Spain’s government has introduced a new law regarding consent with the goal of removing ambiguity in rape cases.
Under the law, consent would have to be explicit. It states that “yes means yes” and anything else, including silence, means no. Sex without explicit consent would therefore be considered rape.
The move follows outrage over the verdict in the la manada (wolf pack) case. Five men involved were accused of gang-raping an 18-year-old woman in Pamplona during the bull-running festival.
Two of the men filmed the assault, during which the woman is silent, doesn’t move, and has her eyes closed. The judges interpreted her as consent – one judge even commented that she appeared to be enjoying herself – and the charges were dropped from rape to the lesser crime of sexual assault.
Under Spanish law, rape must involve violence and intimidation. The la manada ruling provoked outrage and led to demonstrations across the country. The five men are out on bail pending an appeal against their nine-year sentence. Among them are a soldier and a member of the civil guard, both of whom have been returned to duty.
In her summing up for the prosecution, Elena Sarasate said: “The defendants want us to believe that on that night they met an 18-year-old girl, who after 20 minutes of conversation with people she didn’t know agreed to group sex involving every type of penetration, sometimes simultaneously, without using a condom.”
Proposing the law, Carmen Calvo Poyato, Spain’s deputy prime minister and equality minister, said: “If a woman does not expressly say yes, then everything else is no.”
Patricia Faraldo Cabana, a law professor at the university of A Coruña, who helped draft the law, said the proposal understood consent not just as something verbal but also tacit, as expressed in body language.

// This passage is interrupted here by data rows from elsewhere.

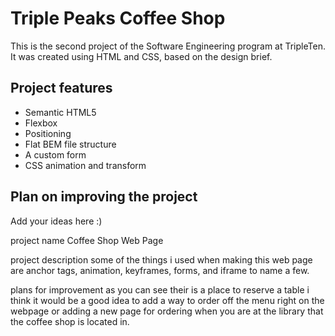 # Triple Peaks Coffee Shop

This is the second project of the Software Engineering program at TripleTen. It was created using HTML and CSS, based on the design brief.

## Project features

- Semantic HTML5
- Flexbox
- Positioning
- Flat BEM file structure
- A custom form
- CSS animation and transform

## Plan on improving the project

Add your ideas here :)

project name
Coffee Shop Web Page

project description
some of the things i used when making this web page are anchor tags, animation, keyframes, forms, and iframe to name a few.

plans for improvement
as you can see their is a place to reserve a table i think it would be a good idea to add a way to order off the menu right on the webpage or adding a new page for ordering when you are at the library that the coffee shop is located in.
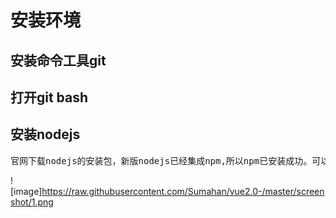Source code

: # 安装环境
## 安装命令工具git
## 打开git bash
## 安装nodejs
<pre>官网下载nodejs的安装包，新版nodejs已经集成npm,所以npm已安装成功。可以用node -V和npm -V来测试是否安装成功。如下图：</pre>
![image]https://raw.githubusercontent.com/Sumahan/vue2.0-/master/screenshot/1.png
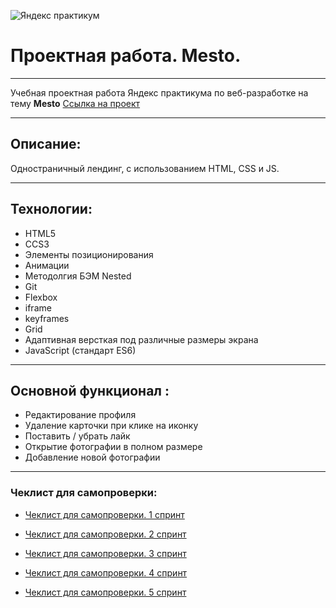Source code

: ![Яндекс практикум](https://m.seonews.ru/upload/iblock/f73/f73322ed95450f64df7156706fc01091.jpg)
# Проектная работа. Mesto.
____

Учебная проектная работа Яндекс практикума по веб-разработке на тему **Mesto**
[Ссылка на проект](https://angels132.github.io/mesto/)
___
## Описание:

Одностраничный лендинг, с использованием HTML, CSS и JS.

___
## Технологии:

+ HTML5
+ CCS3
+ Элементы позиционирования
+ Анимации
+ Методолгия БЭМ Nested
+ Git
+ Flexbox
+ iframe
+ keyframes
+ Grid
+ Адаптивная версткая под различные размеры экрана
+ JavaScript (стандарт ES6)
    
____
## Основной функционал :

+ Редактирование профиля
+ Удаление карточки при клике на иконку
+ Поставить / убрать лайк
+ Открытие фотографии в полном размере
+ Добавление новой фотографии 

____
### Чеклист для самопроверки:

+ [Чеклист для самопроверки. 1 спринт](https://code.s3.yandex.net/web-developer/checklists-pdf/new-program/checklist-1.pdf)

+ [Чеклист для самопроверки. 2 спринт](https://code.s3.yandex.net/web-developer/checklists-pdf/new-program/checklist-2.pdf)

+ [Чеклист для самопроверки. 3 спринт](https://code.s3.yandex.net/web-developer/checklists-pdf/new-program/checklist-3.pdf)

+ [Чеклист для самопроверки. 4 спринт](https://code.s3.yandex.net/web-developer/checklists-pdf/new-program/checklist-4.pdf)

+ [Чеклист для самопроверки. 5 спринт](https://code.s3.yandex.net/web-developer/checklists-pdf/new-program/checklist-5.pdf)
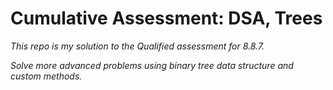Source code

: # Cumulative Assessment: DSA, Trees

*This repo is my solution to the Qualified assessment for 8.8.7.*

*Solve more advanced problems using binary tree data structure and custom methods.*
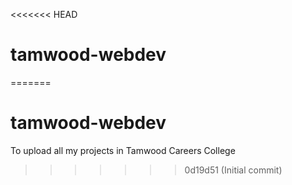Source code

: <<<<<<< HEAD
# tamwood-webdev
=======
# tamwood-webdev
To upload all my projects in Tamwood Careers College 
>>>>>>> 0d19d51 (Initial commit)
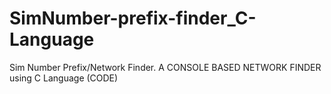 # SimNumber-prefix-finder_C-Language
Sim Number Prefix/Network Finder. A CONSOLE BASED NETWORK FINDER using C Language (CODE)
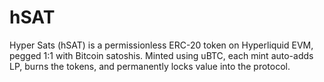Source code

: # hSAT
Hyper Sats (hSAT) is a permissionless ERC-20 token on Hyperliquid EVM, pegged 1:1 with Bitcoin satoshis. Minted using uBTC, each mint auto-adds LP, burns the tokens, and permanently locks value into the protocol.
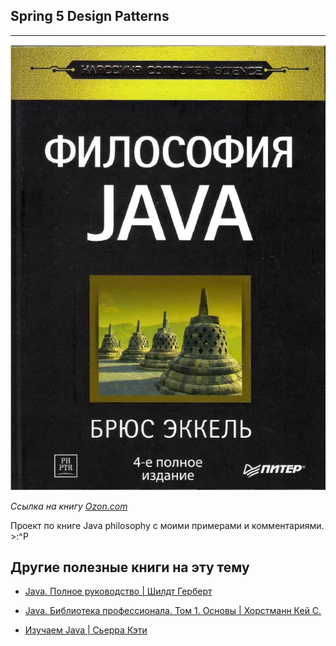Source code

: ## Spring 5 Design Patterns 
-----
![bookСover](bookСover.png "Java philosophy")


*Ссылка на книгу [Ozon.com](https://www.ozon.ru/product/filosofiya-java-142431463/?utm_source=google&utm_medium=cpc&utm_campaign=RF_Regstore_Product_DSA_NewClients&gclid=Cj0KCQjw5PGFBhC2ARIsAIFIMNd2V-VOS6xlzNoQWyuVCnxHO3cnfbFelSDITyz7IQpBZ_HPOJwNxpYaAs4FEALw_wcB)*

Проект по книге Java philosophy 
с моими примерами и комментариями. >:^P

## Другие полезные книги на эту тему
* [Java. Полное руководство | Шилдт Герберт](https://www.ozon.ru/product/java-polnoe-rukovodstvo-145826480/?stat=YW5fMQ%3D%3D)

* [Java. Библиотека профессионала. Том 1. Основы | Хорстманн Кей С.](https://www.ozon.ru/product/java-biblioteka-professionala-tom-1-osnovy-150586176/?stat=YW5fMQ%3D%3D)

* [Изучаем Java | Сьерра Кэти](https://www.ozon.ru/product/izuchaem-java-249166299/?asb=2n4PHOndreUPXAV4BurWORUKxtPN96PWWBSHFs7wlDw%253D&asb2=2n4PHOndreUPXAV4BurWORUKxtPN96PWWBSHFs7wlDw&keywords=java)

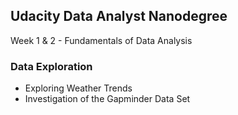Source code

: ## Udacity Data Analyst Nanodegree

Week 1 & 2 - Fundamentals of Data Analysis

### Data Exploration

* Exploring Weather Trends
* Investigation of the Gapminder Data Set
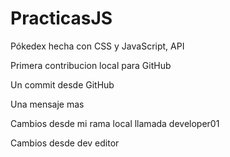 # PracticasJS

Pókedex hecha con CSS y JavaScript, API

Primera contribucion local para GitHub

Un commit desde GitHub

Una mensaje mas

Cambios desde mi rama local llamada developer01

Cambios desde dev editor
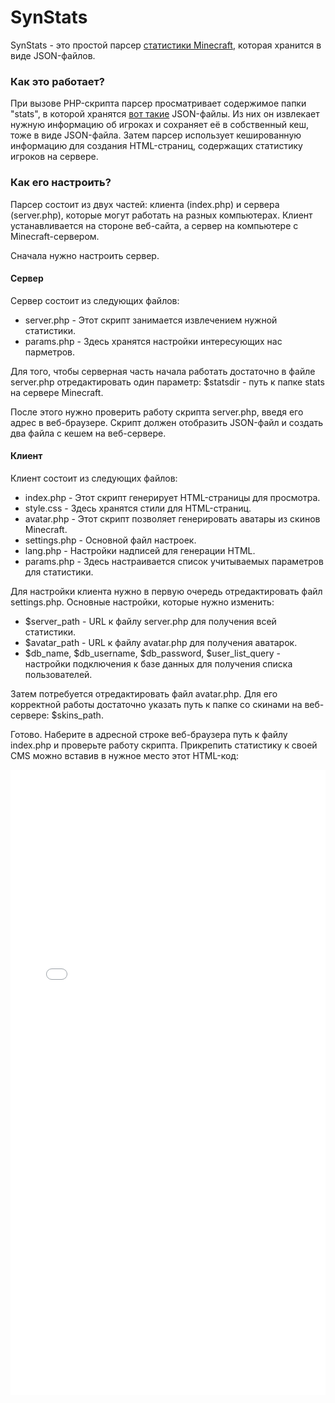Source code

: # SynStats

SynStats - это простой парсер [статистики Minecraft](http://minecraft.gamepedia.com/Statistics), которая хранится в виде JSON-файлов. 

### Как это работает?
При вызове PHP-скрипта парсер просматривает содержимое папки "stats", в которой хранятся [вот такие](http://pastebin.com/63wsb2pL) JSON-файлы. Из них он извлекает нужную информацию об игроках и сохраняет её в собственный кеш, тоже в виде JSON-файла. Затем парсер использует кешированную информацию для создания HTML-страниц, содержащих статистику игроков на сервере.

### Как его настроить?

Парсер состоит из двух частей: клиента (index.php) и сервера (server.php), которые могут работать на разных компьютерах. Клиент устанавливается на стороне веб-сайта, а сервер на компьютере с Minecraft-сервером.

Сначала нужно настроить сервер.

#### Сервер

Сервер состоит из следующих файлов:

 * server.php - Этот скрипт занимается извлечением нужной статистики.
 * params.php - Здесь хранятся настройки интересующих нас парметров.

Для того, чтобы серверная часть начала работать достаточно в файле server.php отредактировать один параметр: $statsdir - путь к папке stats на сервере Minecraft.

После этого нужно проверить работу скрипта server.php, введя его адрес в веб-браузере. Скрипт должен отобразить JSON-файл и создать два файла с кешем на веб-сервере.

#### Клиент

Клиент состоит из следующих файлов:
 * index.php - Этот скрипт генерирует HTML-страницы для просмотра.
 * style.css - Здесь хранятся стили для HTML-страниц.
 * avatar.php - Этот скрипт позволяет генерировать аватары из скинов Minecraft.
 * settings.php - Основной файл настроек.
 * lang.php - Настройки надписей для генерации HTML.
 * params.php - Здесь настраивается список учитываемых параметров для статистики.

Для настройки клиента нужно в первую очередь отредактировать файл settings.php. Основные настройки, которые нужно изменить:

 * $server_path - URL к файлу server.php для получения всей статистики.
 * $avatar_path - URL к файлу avatar.php для получения аватарок.
 * $db_name, $db_username, $db_password, $user_list_query - настройки подключения к базе данных для получения списка пользователей.

Затем потребуется отредактировать файл avatar.php. Для его корректной работы достаточно указать путь к папке со скинами на веб-сервере: $skins_path.

Готово. Наберите в адресной строке веб-браузера путь к файлу index.php и проверьте работу скрипта. Прикрепить статистику к своей CMS можно вставив в нужное место этот HTML-код:

<iframe style="border:0;" width="100%" height="1000px" src="/stats/index.php"></iframe>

“It can still be rape even if the victim doesn’t resist,” she said. “If she is naked, actively taking part and enjoying herself, there is obviously consent. If she’s crying, inert like an inflatable doll and clearly not enjoying herself, then there isn’t.”
In a letter to a Spanish TV station, the la manada victim wrote: “Don’t keep quiet about it because if you do you’re letting them win. No one should have to go through this. No one should have to regret having a drink, talking to people at a fiesta, walking home alone or wearing a miniskirt.”
The law mirrors similar legislation that came into force in Sweden at the beginning of July.